As an aside, an interesting aspect to Touko’s organisation, such as it is, was hinted at right back in the previous chapter, but since I forgot it at the time and the article was long enough as it was, I might as well point it out here. Touko divides people into two types, each with two attributes: “those who craft and search, and those who use and destroy.”
It struck me as appropriate given the nature of the four people who make up her small organisation cover those respective bases: Touko crafts dolls among other things (more on that later, especially part 5); Mikiya is adept at searching and often helps out Daisuke; his sister trains as a mage to use magic; and Shiki is of course second to none in destroying things at their most fundamental level. General world-building in fiction is cool, but when a writer makes even the small details fit together and refer back to other ones, it requires even more thought and care. I suspect that in certain aspects of this story Nasu was making things up as he went along, but at times like this it’s easy to be convinced otherwise.
Something else I ought to have dropped in at the end of my previous article is the source of the extra background info relating to things like underlying themes and neat writer’s tricks connected to wordplays and unusual use of kanji. Sadly my knowledge of kana is next-to-nonexistent and kanji is completely beyond me, so I – and everyone who has read or is reading the English translation of the novel – owes thanks one certain individual, whose efforts are online for the whole internet to enjoy.

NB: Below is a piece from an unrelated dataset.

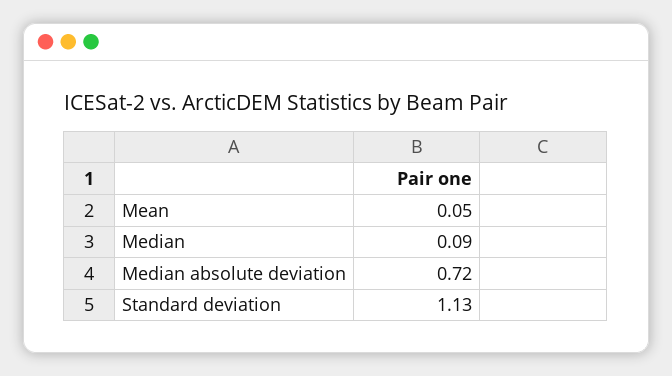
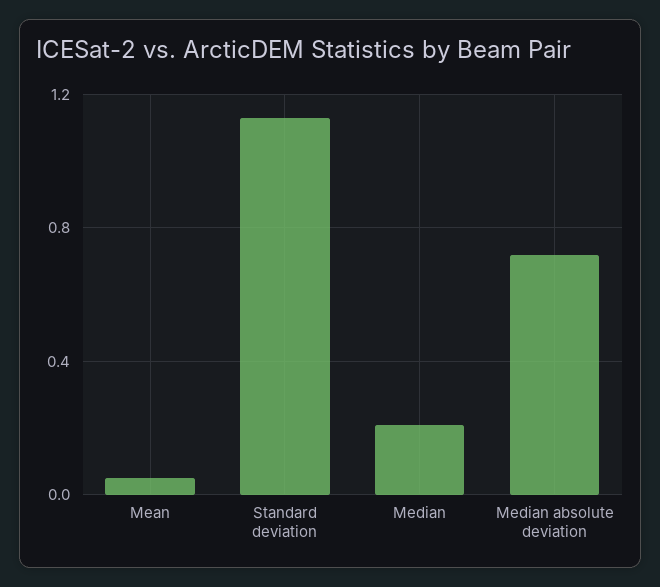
Median: 0.09 -> 0.2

I was fortunate enough to be involved in a number of e-mail communications while the translator was going through the arduous task, which included numerous details concerned with the translation process, Nasu’s inventive use of kanji and small details that had to be lost in translation. I won’t pretend that I was able to offer much help at the time, but hopefully I’ll be able to reproduce some of the discussions we had for the benefit of the rest of you.